AIM OF THE TASK
Write out the material below word for word, omitting the pictures.
[PROVIDED RECORDS Boundary: Start]
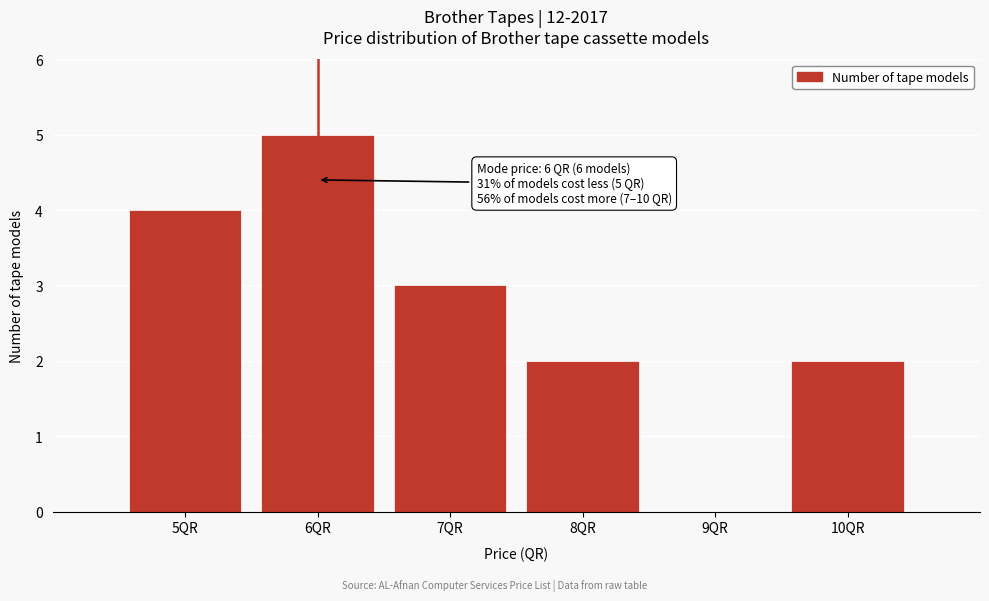

Reading right to left, extract all data points from this chart.

10QR=2	9QR=0	8QR=2	7QR=3	6QR=5	5QR=4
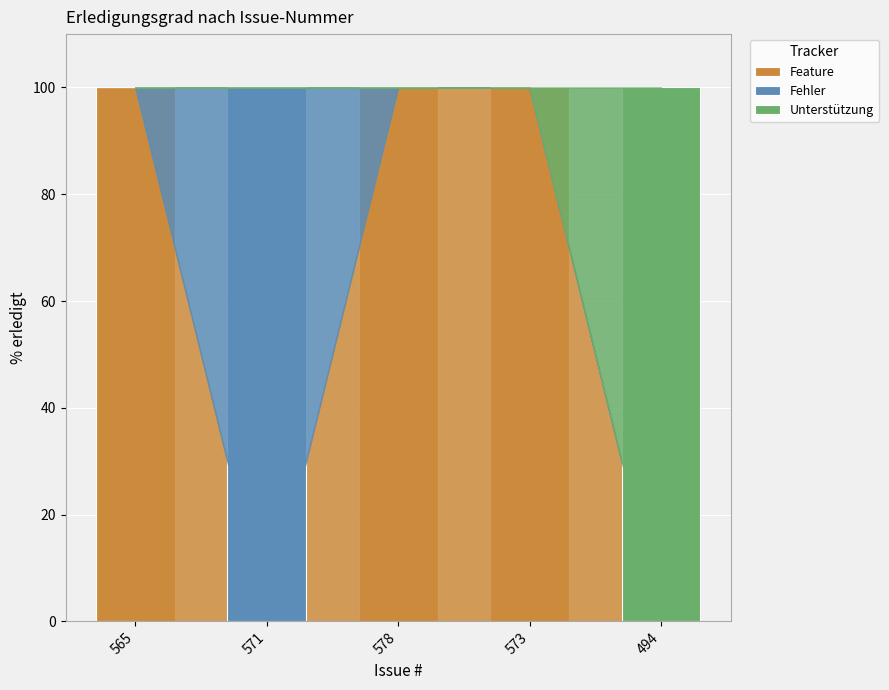

Does the chart contain stacked bars?

Yes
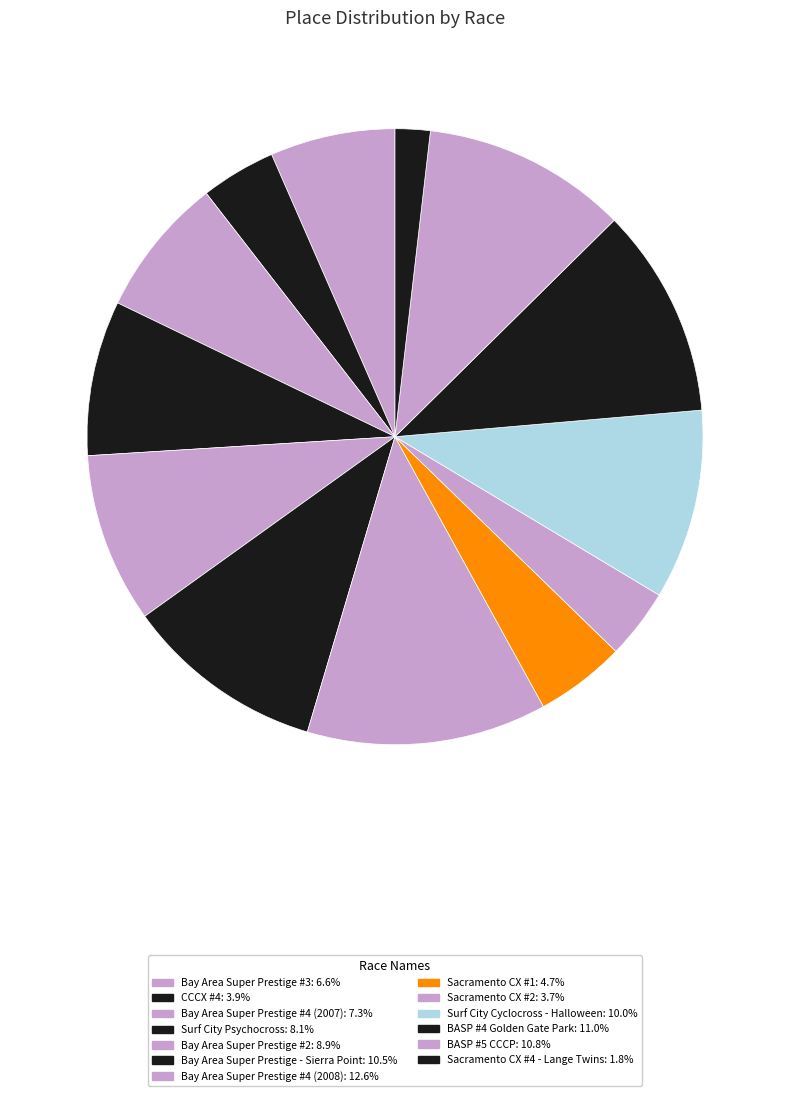

To the nearest percent, what is the difference between the Bay Area Super Prestige #3 and Bay Area Super Prestige #2 slice percentages?

2%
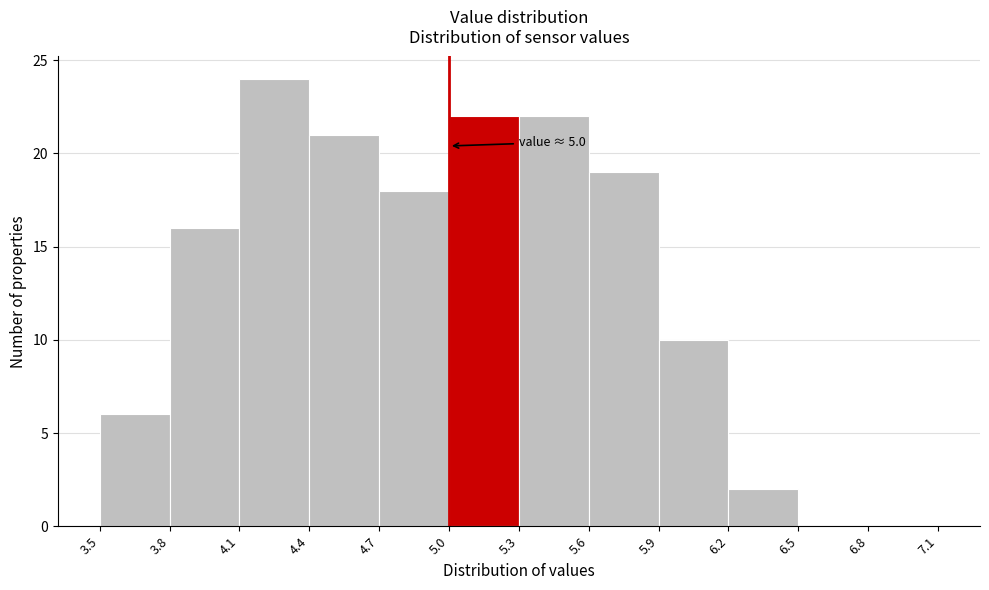

Which range on the x-axis has the tallest bar?

4.1 to 4.4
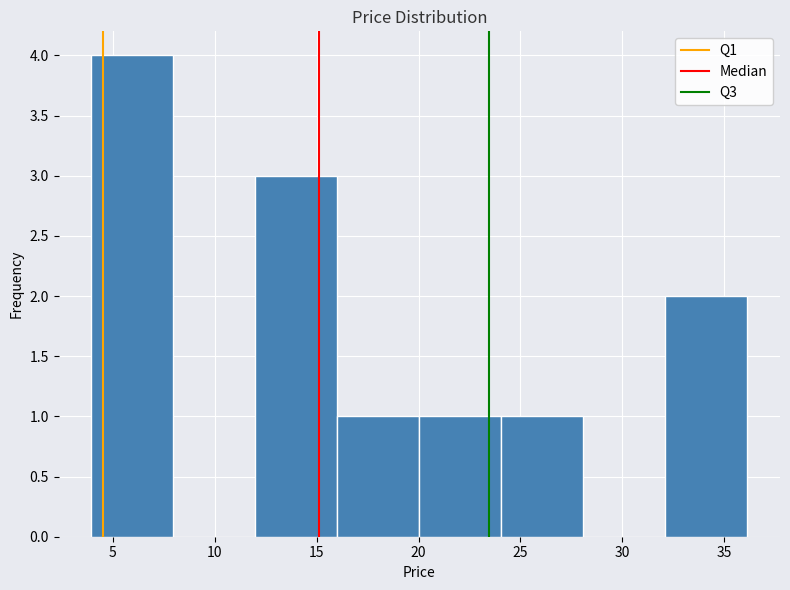

Reading left to right, transcribe this chart: for each bar, give the range it covers on the x-axis and its height. Neither the bar edges nor the heights are printed on the chart, so give them approximately, as read against the axes.

4 to 8: 4
8 to 12: 0
12 to 16: 3
16 to 20: 1
20 to 24: 1
24 to 28: 1
28 to 32: 0
32 to 36: 2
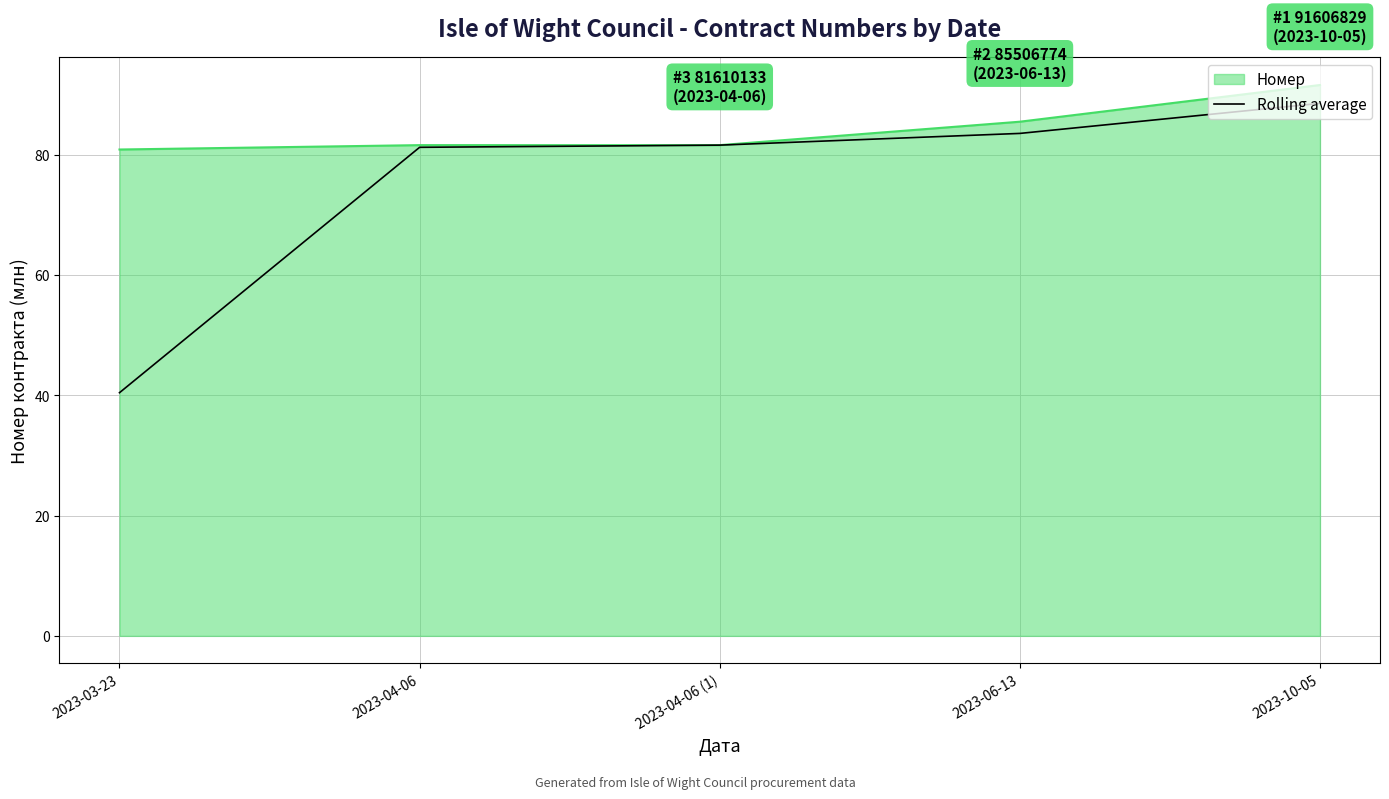

What is the difference between the highest and lowest values at 2023-03-23?

40.4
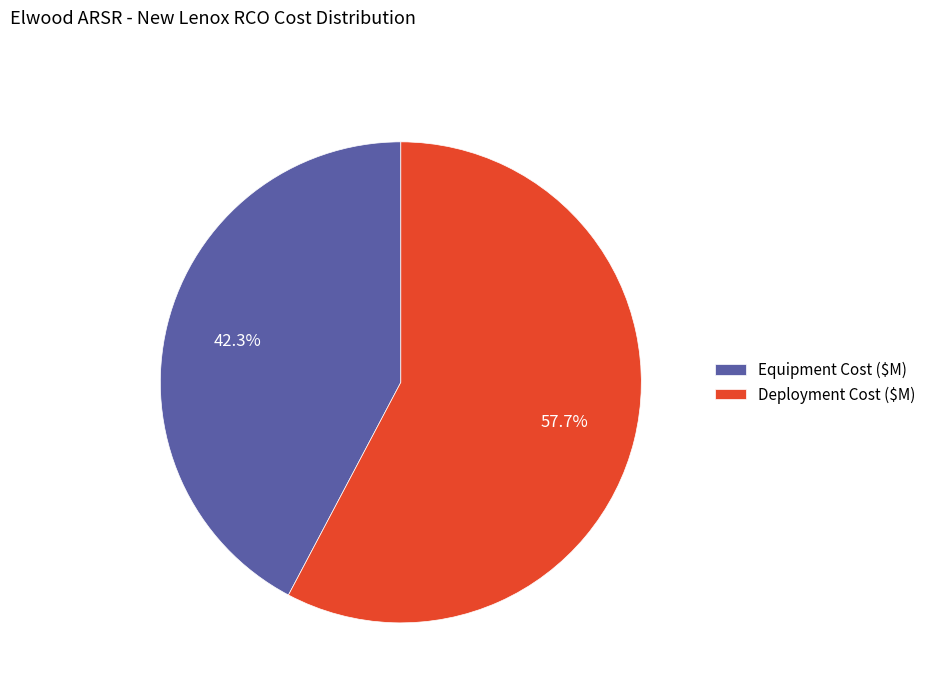

Rank the categories by value from lowest to highest.

Equipment Cost ($M), Deployment Cost ($M)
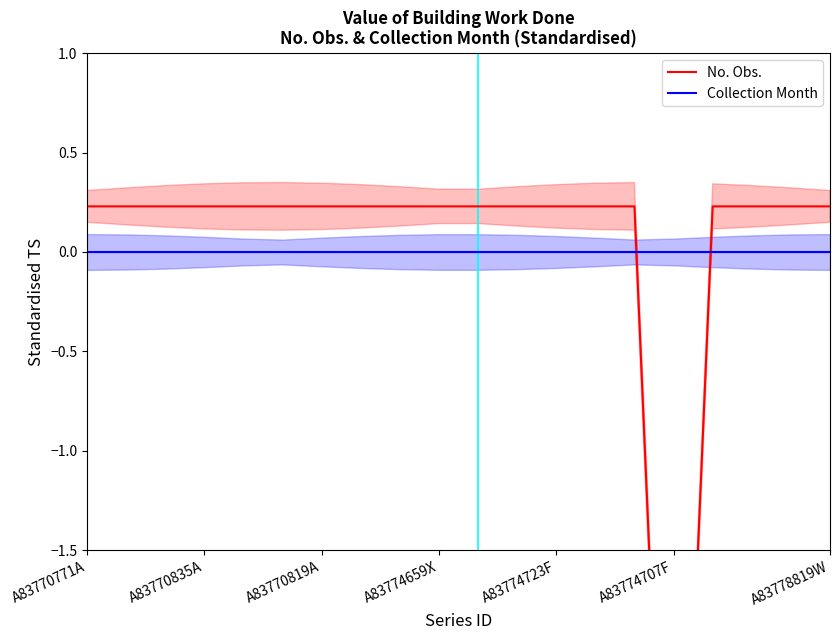

Which series changed the most between A83770819A and A83774707F?

No. Obs.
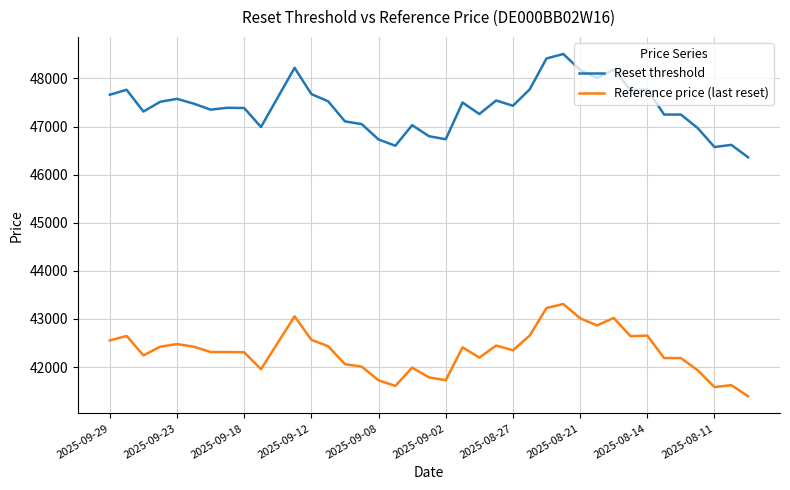

Rank the series by their maximum value, from lowest to highest.

Reference price (last reset), Reset threshold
[PROVIDED RECORDS Boundary: End]
REPLY TO THE TASK
Reading right to left, extract all data points from this chart.

10QR=2	9QR=0	8QR=2	7QR=3	6QR=5	5QR=4

Does the chart contain stacked bars?

Yes

To the nearest percent, what is the difference between the Bay Area Super Prestige #3 and Bay Area Super Prestige #2 slice percentages?

2%

Which range on the x-axis has the tallest bar?

4.1 to 4.4

Reading left to right, transcribe this chart: for each bar, give the range it covers on the x-axis and its height. Neither the bar edges nor the heights are printed on the chart, so give them approximately, as read against the axes.

4 to 8: 4
8 to 12: 0
12 to 16: 3
16 to 20: 1
20 to 24: 1
24 to 28: 1
28 to 32: 0
32 to 36: 2

What is the difference between the highest and lowest values at 2023-03-23?

40.4

Rank the categories by value from lowest to highest.

Equipment Cost ($M), Deployment Cost ($M)

Which series changed the most between A83770819A and A83774707F?

No. Obs.

Rank the series by their maximum value, from lowest to highest.

Reference price (last reset), Reset threshold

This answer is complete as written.